Fewer retirement savers are keeping all - or none - of their 401(k) accounts in stocks
Fewer investors are going all-in with their retirement savings.
Less than 10 percent of 401(k) accounts administered by Fidelity Investments were invested entirely in stocks last quarter. It's the latest step in a yearslong march toward more balanced nest eggs. Fidelity keeps records for 13.1 million 401(k) participants, and its figures reach back to 2001, when the dot-com bubble was deflating and 33 percent of 401(k) plans were entirely in stocks. The percentage has dropped every year since then.
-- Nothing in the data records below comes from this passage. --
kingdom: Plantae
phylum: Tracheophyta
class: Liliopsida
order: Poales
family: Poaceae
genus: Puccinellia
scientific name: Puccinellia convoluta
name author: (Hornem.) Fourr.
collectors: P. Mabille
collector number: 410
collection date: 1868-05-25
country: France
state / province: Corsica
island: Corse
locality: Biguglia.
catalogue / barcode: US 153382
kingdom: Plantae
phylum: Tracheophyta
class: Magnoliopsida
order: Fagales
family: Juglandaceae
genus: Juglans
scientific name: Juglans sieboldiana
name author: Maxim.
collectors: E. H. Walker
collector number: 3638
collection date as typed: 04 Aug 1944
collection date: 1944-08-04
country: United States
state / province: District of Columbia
Putting all your retirement savings into stocks can be tempting. Stocks have the potential for much bigger returns than bonds or cash, particularly when bonds and money-market funds are offering such low interest rates. Last year, the Standard & Poor's 500 index returned 32.4 percent, catnip for aggressive investors looking to maximize their savings.
But anyone keeping all their portfolio in stocks needs to have the willpower to hold steady when stocks fall, which can happen suddenly and often. The S&P 500 lost 37 percent in 2008, for example, and plunging 401(k) values caused much heartache. Anyone whose fright led them to sell then would have missed out on the big ensuing gains. A more balanced portfolio, including a mix of stocks and bonds, would have offered a smoother ride.
Conservative savers, meanwhile, can suffer if they take the opposite approach: not owning any stocks. They may avoid the ups-and-downs of the stock market, but they also lose out on the growth potential that stocks provide. That makes it tougher to keep up with inflation.
Only 5 percent of 401(k) accounts had zero stocks last quarter, according to Fidelity. That's down from 5.9 percent a year earlier and from 12 percent in 2001.
More investors have better balanced accounts as a result of the increased popularity of target-date mutual funds. These funds automatically shift the assets in a portfolio, staying heavy on stocks when the planned retirement date is far away and shifting toward bonds as the date approaches.
Nearly three quarters of all dollars in target-date funds were controlled by just three fund companies last year, and none of them had any funds that were 100 percent in stocks, according to Morningstar.